Below is an illustration of the effects on classification boundaries between different choices of K. Notice the smoother boundary in the right case.
K is usually chosen by using a validation set. A validation set is just some portion of the labelled dataset that has not been used in training stage. Because training on a data set in KNN is just storing that set, a validation set is just a portion of the data that isn’t ‘seen’ by the classifier.
We decide of the best K according to the elbow rule. We test on the validation set many times, storing the accuracy at every run, and vary the value of K across those runs. We then plot the validation accuracies as a function of K. The elbow rule refers to the fact that there will be a point of diminishing returns on the set, which well resemble a joint on a line plot; the highest value of K before this joint is the ideal K.

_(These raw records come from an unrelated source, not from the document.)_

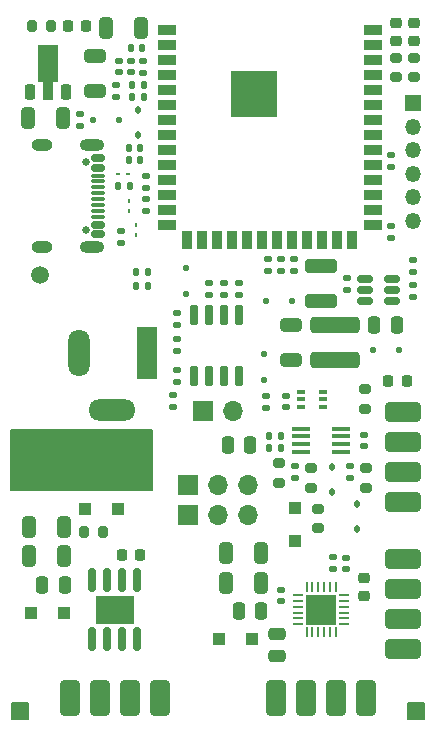
<source format=gbr>
%TF.GenerationSoftware,KiCad,Pcbnew,9.0.4-9.0.4-0~ubuntu24.04.1*%
%TF.CreationDate,2025-09-25T14:42:27+02:00*%
%TF.ProjectId,MCM-81339,4d434d2d-3831-4333-9339-2e6b69636164,rev?*%
%TF.SameCoordinates,Original*%
%TF.FileFunction,Soldermask,Top*%
%TF.FilePolarity,Negative*%
%FSLAX46Y46*%
G04 Gerber Fmt 4.6, Leading zero omitted, Abs format (unit mm)*
G04 Created by KiCad (PCBNEW 9.0.4-9.0.4-0~ubuntu24.04.1) date 2025-09-25 14:42:27*
%MOMM*%
%LPD*%
G01*
G04 APERTURE LIST*
G04 Aperture macros list*
%AMRoundRect*
0 Rectangle with rounded corners*
0 $1 Rounding radius*
0 $2 $3 $4 $5 $6 $7 $8 $9 X,Y pos of 4 corners*
0 Add a 4 corners polygon primitive as box body*
4,1,4,$2,$3,$4,$5,$6,$7,$8,$9,$2,$3,0*
0 Add four circle primitives for the rounded corners*
1,1,$1+$1,$2,$3*
1,1,$1+$1,$4,$5*
1,1,$1+$1,$6,$7*
1,1,$1+$1,$8,$9*
0 Add four rect primitives between the rounded corners*
20,1,$1+$1,$2,$3,$4,$5,0*
20,1,$1+$1,$4,$5,$6,$7,0*
20,1,$1+$1,$6,$7,$8,$9,0*
20,1,$1+$1,$8,$9,$2,$3,0*%
%AMFreePoly0*
4,1,9,3.862500,-0.866500,0.737500,-0.866500,0.737500,-0.450000,-0.737500,-0.450000,-0.737500,0.450000,0.737500,0.450000,0.737500,0.866500,3.862500,0.866500,3.862500,-0.866500,3.862500,-0.866500,$1*%
G04 Aperture macros list end*
%ADD10C,0.150000*%
%ADD11RoundRect,0.140000X-0.170000X0.140000X-0.170000X-0.140000X0.170000X-0.140000X0.170000X0.140000X0*%
%ADD12RoundRect,0.150000X0.150000X-0.825000X0.150000X0.825000X-0.150000X0.825000X-0.150000X-0.825000X0*%
%ADD13R,3.300000X2.410000*%
%ADD14RoundRect,0.112500X-0.112500X0.187500X-0.112500X-0.187500X0.112500X-0.187500X0.112500X0.187500X0*%
%ADD15RoundRect,0.135000X-0.185000X0.135000X-0.185000X-0.135000X0.185000X-0.135000X0.185000X0.135000X0*%
%ADD16RoundRect,0.250000X0.325000X0.650000X-0.325000X0.650000X-0.325000X-0.650000X0.325000X-0.650000X0*%
%ADD17RoundRect,0.200000X-0.275000X0.200000X-0.275000X-0.200000X0.275000X-0.200000X0.275000X0.200000X0*%
%ADD18RoundRect,0.250000X0.300000X0.300000X-0.300000X0.300000X-0.300000X-0.300000X0.300000X-0.300000X0*%
%ADD19RoundRect,0.250000X-0.475000X0.250000X-0.475000X-0.250000X0.475000X-0.250000X0.475000X0.250000X0*%
%ADD20RoundRect,0.218750X-0.256250X0.218750X-0.256250X-0.218750X0.256250X-0.218750X0.256250X0.218750X0*%
%ADD21RoundRect,0.218750X0.218750X0.256250X-0.218750X0.256250X-0.218750X-0.256250X0.218750X-0.256250X0*%
%ADD22RoundRect,0.135000X0.135000X0.185000X-0.135000X0.185000X-0.135000X-0.185000X0.135000X-0.185000X0*%
%ADD23RoundRect,0.425000X1.125000X0.425000X-1.125000X0.425000X-1.125000X-0.425000X1.125000X-0.425000X0*%
%ADD24RoundRect,0.250000X-0.300000X-0.300000X0.300000X-0.300000X0.300000X0.300000X-0.300000X0.300000X0*%
%ADD25RoundRect,0.135000X-0.135000X-0.185000X0.135000X-0.185000X0.135000X0.185000X-0.135000X0.185000X0*%
%ADD26R,1.700000X1.700000*%
%ADD27O,1.700000X1.700000*%
%ADD28RoundRect,0.425000X-1.125000X-0.425000X1.125000X-0.425000X1.125000X0.425000X-1.125000X0.425000X0*%
%ADD29RoundRect,0.125000X0.125000X0.125000X-0.125000X0.125000X-0.125000X-0.125000X0.125000X-0.125000X0*%
%ADD30R,1.350000X1.350000*%
%ADD31O,1.350000X1.350000*%
%ADD32RoundRect,0.140000X-0.140000X-0.170000X0.140000X-0.170000X0.140000X0.170000X-0.140000X0.170000X0*%
%ADD33RoundRect,0.250000X-0.250000X-0.475000X0.250000X-0.475000X0.250000X0.475000X-0.250000X0.475000X0*%
%ADD34RoundRect,0.135000X0.185000X-0.135000X0.185000X0.135000X-0.185000X0.135000X-0.185000X-0.135000X0*%
%ADD35RoundRect,0.140000X0.170000X-0.140000X0.170000X0.140000X-0.170000X0.140000X-0.170000X-0.140000X0*%
%ADD36C,1.500000*%
%ADD37RoundRect,0.140000X0.140000X0.170000X-0.140000X0.170000X-0.140000X-0.170000X0.140000X-0.170000X0*%
%ADD38RoundRect,0.225000X0.225000X-0.425000X0.225000X0.425000X-0.225000X0.425000X-0.225000X-0.425000X0*%
%ADD39FreePoly0,90.000000*%
%ADD40RoundRect,0.250000X0.300000X-0.300000X0.300000X0.300000X-0.300000X0.300000X-0.300000X-0.300000X0*%
%ADD41RoundRect,0.200000X0.200000X0.275000X-0.200000X0.275000X-0.200000X-0.275000X0.200000X-0.275000X0*%
%ADD42R,1.500000X0.900000*%
%ADD43R,0.900000X1.500000*%
%ADD44R,4.000000X4.000000*%
%ADD45C,0.650000*%
%ADD46RoundRect,0.150000X-0.425000X0.150000X-0.425000X-0.150000X0.425000X-0.150000X0.425000X0.150000X0*%
%ADD47RoundRect,0.075000X-0.500000X0.075000X-0.500000X-0.075000X0.500000X-0.075000X0.500000X0.075000X0*%
%ADD48O,2.100000X1.000000*%
%ADD49O,1.800000X1.000000*%
%ADD50RoundRect,0.125000X-0.125000X0.125000X-0.125000X-0.125000X0.125000X-0.125000X0.125000X0.125000X0*%
%ADD51RoundRect,0.062500X0.062500X-0.350000X0.062500X0.350000X-0.062500X0.350000X-0.062500X-0.350000X0*%
%ADD52RoundRect,0.062500X0.350000X-0.062500X0.350000X0.062500X-0.350000X0.062500X-0.350000X-0.062500X0*%
%ADD53R,2.600000X2.600000*%
%ADD54RoundRect,0.425000X-0.425000X1.125000X-0.425000X-1.125000X0.425000X-1.125000X0.425000X1.125000X0*%
%ADD55RoundRect,0.112500X0.112500X-0.187500X0.112500X0.187500X-0.112500X0.187500X-0.112500X-0.187500X0*%
%ADD56RoundRect,0.125000X0.125000X-0.125000X0.125000X0.125000X-0.125000X0.125000X-0.125000X-0.125000X0*%
%ADD57RoundRect,0.125000X-0.125000X-0.125000X0.125000X-0.125000X0.125000X0.125000X-0.125000X0.125000X0*%
%ADD58RoundRect,0.250000X0.250000X0.475000X-0.250000X0.475000X-0.250000X-0.475000X0.250000X-0.475000X0*%
%ADD59RoundRect,0.150000X-0.150000X0.725000X-0.150000X-0.725000X0.150000X-0.725000X0.150000X0.725000X0*%
%ADD60RoundRect,0.225000X-0.225000X-0.250000X0.225000X-0.250000X0.225000X0.250000X-0.225000X0.250000X0*%
%ADD61RoundRect,0.062500X0.117500X0.062500X-0.117500X0.062500X-0.117500X-0.062500X0.117500X-0.062500X0*%
%ADD62RoundRect,0.250000X0.650000X-0.325000X0.650000X0.325000X-0.650000X0.325000X-0.650000X-0.325000X0*%
%ADD63RoundRect,0.100000X-0.225000X-0.100000X0.225000X-0.100000X0.225000X0.100000X-0.225000X0.100000X0*%
%ADD64RoundRect,0.225000X0.250000X-0.225000X0.250000X0.225000X-0.250000X0.225000X-0.250000X-0.225000X0*%
%ADD65RoundRect,0.062500X0.062500X-0.117500X0.062500X0.117500X-0.062500X0.117500X-0.062500X-0.117500X0*%
%ADD66RoundRect,0.350000X-1.750000X-0.350000X1.750000X-0.350000X1.750000X0.350000X-1.750000X0.350000X0*%
%ADD67RoundRect,0.062500X-0.062500X0.117500X-0.062500X-0.117500X0.062500X-0.117500X0.062500X0.117500X0*%
%ADD68RoundRect,0.150000X0.512500X0.150000X-0.512500X0.150000X-0.512500X-0.150000X0.512500X-0.150000X0*%
%ADD69R,1.600000X0.300000*%
%ADD70R,1.800000X4.400000*%
%ADD71O,1.800000X4.000000*%
%ADD72O,4.000000X1.800000*%
%ADD73RoundRect,0.250000X1.100000X-0.325000X1.100000X0.325000X-1.100000X0.325000X-1.100000X-0.325000X0*%
G04 APERTURE END LIST*
D10*
X61075000Y-102875000D02*
X62425000Y-102875000D01*
X62425000Y-104225000D01*
X61075000Y-104225000D01*
X61075000Y-102875000D01*
G36*
X61075000Y-102875000D02*
G01*
X62425000Y-102875000D01*
X62425000Y-104225000D01*
X61075000Y-104225000D01*
X61075000Y-102875000D01*
G37*
X94575000Y-102875000D02*
X95925000Y-102875000D01*
X95925000Y-104225000D01*
X94575000Y-104225000D01*
X94575000Y-102875000D01*
G36*
X94575000Y-102875000D02*
G01*
X95925000Y-102875000D01*
X95925000Y-104225000D01*
X94575000Y-104225000D01*
X94575000Y-102875000D01*
G37*
X61000000Y-79800000D02*
X72900000Y-79800000D01*
X72900000Y-84900000D01*
X61000000Y-84900000D01*
X61000000Y-79800000D01*
G36*
X61000000Y-79800000D02*
G01*
X72900000Y-79800000D01*
X72900000Y-84900000D01*
X61000000Y-84900000D01*
X61000000Y-79800000D01*
G37*
D11*
%TO.C,C8*%
X90850000Y-80195000D03*
X90850000Y-81155000D03*
%TD*%
D12*
%TO.C,U8*%
X67845000Y-97475000D03*
X69115000Y-97475000D03*
X70385000Y-97475000D03*
X71655000Y-97475000D03*
X71655000Y-92525000D03*
X70385000Y-92525000D03*
X69115000Y-92525000D03*
X67845000Y-92525000D03*
D13*
X69750000Y-95000000D03*
%TD*%
D14*
%TO.C,D4*%
X71729600Y-52696400D03*
X71729600Y-54796400D03*
%TD*%
D15*
%TO.C,R4*%
X94996000Y-67490000D03*
X94996000Y-68510000D03*
%TD*%
D16*
%TO.C,C21*%
X82150000Y-90200000D03*
X79200000Y-90200000D03*
%TD*%
D17*
%TO.C,R18*%
X83667600Y-82625000D03*
X83667600Y-84275000D03*
%TD*%
D18*
%TO.C,D17*%
X65450000Y-95250000D03*
X62650000Y-95250000D03*
%TD*%
D19*
%TO.C,C23*%
X83500000Y-97050000D03*
X83500000Y-98950000D03*
%TD*%
D20*
%TO.C,D10*%
X93573600Y-45312500D03*
X93573600Y-46887500D03*
%TD*%
D21*
%TO.C,D1*%
X67360900Y-45593000D03*
X65785900Y-45593000D03*
%TD*%
D15*
%TO.C,R3*%
X93167200Y-56538400D03*
X93167200Y-57558400D03*
%TD*%
D22*
%TO.C,R24*%
X72610000Y-67600000D03*
X71590000Y-67600000D03*
%TD*%
D23*
%TO.C,J1*%
X94200000Y-98300000D03*
X94200000Y-95760000D03*
X94200000Y-93220000D03*
X94200000Y-90680000D03*
%TD*%
D24*
%TO.C,D15*%
X67250000Y-86450000D03*
X70050000Y-86450000D03*
%TD*%
D17*
%TO.C,R30*%
X91025000Y-83050000D03*
X91025000Y-84700000D03*
%TD*%
D15*
%TO.C,R27*%
X72425000Y-60215000D03*
X72425000Y-61235000D03*
%TD*%
D17*
%TO.C,R29*%
X87000000Y-86475000D03*
X87000000Y-88125000D03*
%TD*%
D25*
%TO.C,R20*%
X82808000Y-80340000D03*
X83828000Y-80340000D03*
%TD*%
D26*
%TO.C,J6*%
X75960000Y-84460000D03*
D27*
X78500000Y-84460000D03*
X81040000Y-84460000D03*
%TD*%
D28*
%TO.C,J4*%
X94200000Y-78300000D03*
X94200000Y-80840000D03*
X94200000Y-83380000D03*
X94200000Y-85920000D03*
%TD*%
D29*
%TO.C,D9*%
X84800000Y-68850000D03*
X82600000Y-68850000D03*
%TD*%
D30*
%TO.C,J3*%
X95000000Y-52100000D03*
D31*
X95000000Y-54100000D03*
X95000000Y-56100000D03*
X95000000Y-58100000D03*
X95000000Y-60100000D03*
X95000000Y-62100000D03*
%TD*%
D25*
%TO.C,R41*%
X70040000Y-59175000D03*
X71060000Y-59175000D03*
%TD*%
D32*
%TO.C,C4*%
X70945000Y-55880000D03*
X71905000Y-55880000D03*
%TD*%
D33*
%TO.C,C18*%
X79350000Y-81100000D03*
X81250000Y-81100000D03*
%TD*%
D34*
%TO.C,R16*%
X89700000Y-83835000D03*
X89700000Y-82815000D03*
%TD*%
D15*
%TO.C,R13*%
X93167200Y-62482000D03*
X93167200Y-63502000D03*
%TD*%
D35*
%TO.C,C17*%
X70104000Y-49502000D03*
X70104000Y-48542000D03*
%TD*%
D25*
%TO.C,R25*%
X71590000Y-66450000D03*
X72610000Y-66450000D03*
%TD*%
D36*
%TO.C,FID1*%
X63400000Y-66700000D03*
%TD*%
D37*
%TO.C,C13*%
X72108000Y-47490000D03*
X71148000Y-47490000D03*
%TD*%
D38*
%TO.C,U1*%
X62609600Y-51175200D03*
D39*
X64109600Y-51087700D03*
D38*
X65609600Y-51175200D03*
%TD*%
D34*
%TO.C,R22*%
X74701400Y-77853000D03*
X74701400Y-76833000D03*
%TD*%
D40*
%TO.C,D14*%
X85000000Y-89175000D03*
X85000000Y-86375000D03*
%TD*%
D41*
%TO.C,R1*%
X64375800Y-45600000D03*
X62725800Y-45600000D03*
%TD*%
D36*
%TO.C,FID2*%
X95250000Y-103550000D03*
%TD*%
D42*
%TO.C,U5*%
X74150000Y-45958000D03*
X74150000Y-47228000D03*
X74150000Y-48498000D03*
X74150000Y-49768000D03*
X74150000Y-51038000D03*
X74150000Y-52308000D03*
X74150000Y-53578000D03*
X74150000Y-54848000D03*
X74150000Y-56118000D03*
X74150000Y-57388000D03*
X74150000Y-58658000D03*
X74150000Y-59928000D03*
X74150000Y-61198000D03*
X74150000Y-62468000D03*
D43*
X75915000Y-63718000D03*
X77185000Y-63718000D03*
X78455000Y-63718000D03*
X79725000Y-63718000D03*
X80995000Y-63718000D03*
X82265000Y-63718000D03*
X83535000Y-63718000D03*
X84805000Y-63718000D03*
X86075000Y-63718000D03*
X87345000Y-63718000D03*
X88615000Y-63718000D03*
X89885000Y-63718000D03*
D42*
X91650000Y-62468000D03*
X91650000Y-61198000D03*
X91650000Y-59928000D03*
X91650000Y-58658000D03*
X91650000Y-57388000D03*
X91650000Y-56118000D03*
X91650000Y-54848000D03*
X91650000Y-53578000D03*
X91650000Y-52308000D03*
X91650000Y-51038000D03*
X91650000Y-49768000D03*
X91650000Y-48498000D03*
X91650000Y-47228000D03*
X91650000Y-45958000D03*
D44*
X81540000Y-51308000D03*
%TD*%
D15*
%TO.C,R11*%
X72136000Y-48512000D03*
X72136000Y-49532000D03*
%TD*%
D45*
%TO.C,J5*%
X67305000Y-57110000D03*
X67305000Y-62890000D03*
D46*
X68380000Y-56800000D03*
X68380000Y-57600000D03*
D47*
X68380000Y-58750000D03*
X68380000Y-59750000D03*
X68380000Y-60250000D03*
X68380000Y-61250000D03*
D46*
X68380000Y-62400000D03*
X68380000Y-63200000D03*
X68380000Y-63200000D03*
X68380000Y-62400000D03*
D47*
X68380000Y-61750000D03*
X68380000Y-60750000D03*
X68380000Y-59250000D03*
X68380000Y-58250000D03*
D46*
X68380000Y-57600000D03*
X68380000Y-56800000D03*
D48*
X67805000Y-55680000D03*
D49*
X63625000Y-55680000D03*
D48*
X67805000Y-64320000D03*
D49*
X63625000Y-64320000D03*
%TD*%
D50*
%TO.C,D5*%
X75800000Y-66050000D03*
X75800000Y-68250000D03*
%TD*%
D51*
%TO.C,U7*%
X86000000Y-96937500D03*
X86500000Y-96937500D03*
X87000000Y-96937500D03*
X87500000Y-96937500D03*
X88000000Y-96937500D03*
X88500000Y-96937500D03*
D52*
X89187500Y-96250000D03*
X89187500Y-95750000D03*
X89187500Y-95250000D03*
X89187500Y-94750000D03*
X89187500Y-94250000D03*
X89187500Y-93750000D03*
D51*
X88500000Y-93062500D03*
X88000000Y-93062500D03*
X87500000Y-93062500D03*
X87000000Y-93062500D03*
X86500000Y-93062500D03*
X86000000Y-93062500D03*
D52*
X85312500Y-93750000D03*
X85312500Y-94250000D03*
X85312500Y-94750000D03*
X85312500Y-95250000D03*
X85312500Y-95750000D03*
X85312500Y-96250000D03*
D53*
X87250000Y-95000000D03*
%TD*%
D54*
%TO.C,J8*%
X91060000Y-102500000D03*
X88520000Y-102500000D03*
X85980000Y-102500000D03*
X83440000Y-102500000D03*
%TD*%
D26*
%TO.C,J7*%
X75960000Y-87000000D03*
D27*
X78500000Y-87000000D03*
X81040000Y-87000000D03*
%TD*%
D37*
%TO.C,C5*%
X83798000Y-81356000D03*
X82838000Y-81356000D03*
%TD*%
D15*
%TO.C,R35*%
X88250000Y-90565000D03*
X88250000Y-91585000D03*
%TD*%
D55*
%TO.C,D19*%
X88150000Y-85050000D03*
X88150000Y-82950000D03*
%TD*%
D16*
%TO.C,C15*%
X71985400Y-45720000D03*
X69035400Y-45720000D03*
%TD*%
D17*
%TO.C,R17*%
X95100000Y-48260000D03*
X95100000Y-49910000D03*
%TD*%
D15*
%TO.C,R10*%
X75031600Y-72085200D03*
X75031600Y-73105200D03*
%TD*%
D26*
%TO.C,J2*%
X77230000Y-78227102D03*
D27*
X79770000Y-78227102D03*
%TD*%
D15*
%TO.C,R33*%
X83800000Y-65340000D03*
X83800000Y-66360000D03*
%TD*%
D18*
%TO.C,D16*%
X81400000Y-97450000D03*
X78600000Y-97450000D03*
%TD*%
D15*
%TO.C,R21*%
X82600000Y-76890000D03*
X82600000Y-77910000D03*
%TD*%
D56*
%TO.C,D3*%
X82372200Y-75572800D03*
X82372200Y-73372800D03*
%TD*%
D15*
%TO.C,R32*%
X82700000Y-65340000D03*
X82700000Y-66360000D03*
%TD*%
D17*
%TO.C,R28*%
X86375000Y-83050000D03*
X86375000Y-84700000D03*
%TD*%
D15*
%TO.C,R8*%
X79044800Y-67331400D03*
X79044800Y-68351400D03*
%TD*%
D34*
%TO.C,R15*%
X85025000Y-83860000D03*
X85025000Y-82840000D03*
%TD*%
D57*
%TO.C,D2*%
X91610000Y-73001200D03*
X93810000Y-73001200D03*
%TD*%
D35*
%TO.C,C2*%
X69850000Y-51584800D03*
X69850000Y-50624800D03*
%TD*%
D32*
%TO.C,C11*%
X70945000Y-56896000D03*
X71905000Y-56896000D03*
%TD*%
D34*
%TO.C,R23*%
X75031600Y-75770200D03*
X75031600Y-74750200D03*
%TD*%
D15*
%TO.C,R5*%
X94996000Y-65390000D03*
X94996000Y-66410000D03*
%TD*%
D58*
%TO.C,C7*%
X93650000Y-70900000D03*
X91750000Y-70900000D03*
%TD*%
D59*
%TO.C,U4*%
X80289400Y-70094400D03*
X79019400Y-70094400D03*
X77749400Y-70094400D03*
X76479400Y-70094400D03*
X76479400Y-75244400D03*
X77749400Y-75244400D03*
X79019400Y-75244400D03*
X80289400Y-75244400D03*
%TD*%
D60*
%TO.C,C27*%
X70370400Y-90398600D03*
X71920400Y-90398600D03*
%TD*%
D36*
%TO.C,FID3*%
X61750000Y-103550000D03*
%TD*%
D20*
%TO.C,D7*%
X95100000Y-45312500D03*
X95100000Y-46887500D03*
%TD*%
D15*
%TO.C,R7*%
X80294800Y-67331400D03*
X80294800Y-68351400D03*
%TD*%
%TO.C,R9*%
X75031600Y-69898298D03*
X75031600Y-70918298D03*
%TD*%
D16*
%TO.C,C9*%
X65381400Y-53340000D03*
X62431400Y-53340000D03*
%TD*%
D61*
%TO.C,D13*%
X70077500Y-58100000D03*
X70917500Y-58100000D03*
%TD*%
D62*
%TO.C,C3*%
X68122800Y-51106600D03*
X68122800Y-48156600D03*
%TD*%
D54*
%TO.C,J9*%
X73560000Y-102500000D03*
X71020000Y-102500000D03*
X68480000Y-102500000D03*
X65940000Y-102500000D03*
%TD*%
D11*
%TO.C,C6*%
X66852800Y-53063200D03*
X66852800Y-54023200D03*
%TD*%
D63*
%TO.C,U6*%
X85501400Y-76551000D03*
X85501400Y-77201000D03*
X85501400Y-77851000D03*
X87401400Y-77851000D03*
X87401400Y-77201000D03*
X87401400Y-76551000D03*
%TD*%
D15*
%TO.C,R12*%
X77744800Y-67344298D03*
X77744800Y-68364298D03*
%TD*%
D22*
%TO.C,R6*%
X72239600Y-51562000D03*
X71219600Y-51562000D03*
%TD*%
D15*
%TO.C,R34*%
X84900000Y-65340000D03*
X84900000Y-66360000D03*
%TD*%
D64*
%TO.C,C22*%
X90900000Y-93875000D03*
X90900000Y-92325000D03*
%TD*%
D65*
%TO.C,D11*%
X71525000Y-62430000D03*
X71525000Y-63270000D03*
%TD*%
D17*
%TO.C,R19*%
X93573600Y-48260000D03*
X93573600Y-49910000D03*
%TD*%
D16*
%TO.C,C20*%
X65475000Y-87975000D03*
X62525000Y-87975000D03*
%TD*%
D66*
%TO.C,L1*%
X88417400Y-70900000D03*
X88417400Y-73900000D03*
%TD*%
D37*
%TO.C,C12*%
X72209600Y-50546000D03*
X71249600Y-50546000D03*
%TD*%
D67*
%TO.C,D12*%
X70993000Y-61278400D03*
X70993000Y-60438400D03*
%TD*%
D21*
%TO.C,D6*%
X94467500Y-75630000D03*
X92892500Y-75630000D03*
%TD*%
D35*
%TO.C,C25*%
X83800000Y-94280000D03*
X83800000Y-93320000D03*
%TD*%
D15*
%TO.C,R2*%
X89408000Y-66903200D03*
X89408000Y-67923200D03*
%TD*%
D68*
%TO.C,U2*%
X93212500Y-68871200D03*
X93212500Y-67921200D03*
X93212500Y-66971200D03*
X90937500Y-66971200D03*
X90937500Y-67921200D03*
X90937500Y-68871200D03*
%TD*%
D14*
%TO.C,D18*%
X90250000Y-86050000D03*
X90250000Y-88150000D03*
%TD*%
D62*
%TO.C,C10*%
X84709000Y-73865000D03*
X84709000Y-70915000D03*
%TD*%
D58*
%TO.C,C28*%
X65516800Y-92900000D03*
X63616800Y-92900000D03*
%TD*%
D41*
%TO.C,R31*%
X68775000Y-88450000D03*
X67125000Y-88450000D03*
%TD*%
D16*
%TO.C,C19*%
X82150000Y-92750000D03*
X79200000Y-92750000D03*
%TD*%
D69*
%TO.C,U3*%
X88927000Y-81625000D03*
X88927000Y-80975000D03*
X88927000Y-80325000D03*
X88927000Y-79675000D03*
X85527000Y-79675000D03*
X85527000Y-80325000D03*
X85527000Y-80975000D03*
X85527000Y-81625000D03*
%TD*%
D35*
%TO.C,C29*%
X89300000Y-91555000D03*
X89300000Y-90595000D03*
%TD*%
D15*
%TO.C,R26*%
X72425000Y-58290000D03*
X72425000Y-59310000D03*
%TD*%
D11*
%TO.C,C16*%
X71120000Y-48542000D03*
X71120000Y-49502000D03*
%TD*%
%TO.C,C14*%
X84301400Y-76921000D03*
X84301400Y-77881000D03*
%TD*%
D70*
%TO.C,J10*%
X72500000Y-73300000D03*
D71*
X66700000Y-73300000D03*
D72*
X69500000Y-78100000D03*
%TD*%
D15*
%TO.C,R42*%
X70300000Y-62915000D03*
X70300000Y-63935000D03*
%TD*%
D57*
%TO.C,D8*%
X67937200Y-53543200D03*
X70137200Y-53543200D03*
%TD*%
D17*
%TO.C,R14*%
X90960000Y-76355000D03*
X90960000Y-78005000D03*
%TD*%
D73*
%TO.C,C1*%
X87200000Y-68875000D03*
X87200000Y-65925000D03*
%TD*%
D58*
%TO.C,C24*%
X82150000Y-95100000D03*
X80250000Y-95100000D03*
%TD*%
D16*
%TO.C,C26*%
X65475000Y-90500000D03*
X62525000Y-90500000D03*
%TD*%
M02*

</source>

Let’s consider the following case. We have a dataset that we want to select an ideal K value for. We decide to withhold a random minority of that data, which we will call the validation set. We choose a value of K, and then train the KNN classifier on the remaining dataset, then classify and score the validation set. We save this score, and repeat the process for several reasonable values of K. We can chart the performance of this measure as a function over K as follows.
In this example, we would choose a K of 7.
This simple method is called validation, or more precisely naive validation. There are other, more complex varieties like cross-validation and leave-one-out cross validation
The choice of K is extremely important, and is almost always the most involved aspect of training a KNN classifier. The need to choose a K, and the cost that this incurs is the trade-off for the simplicity and effectiveness of KNN.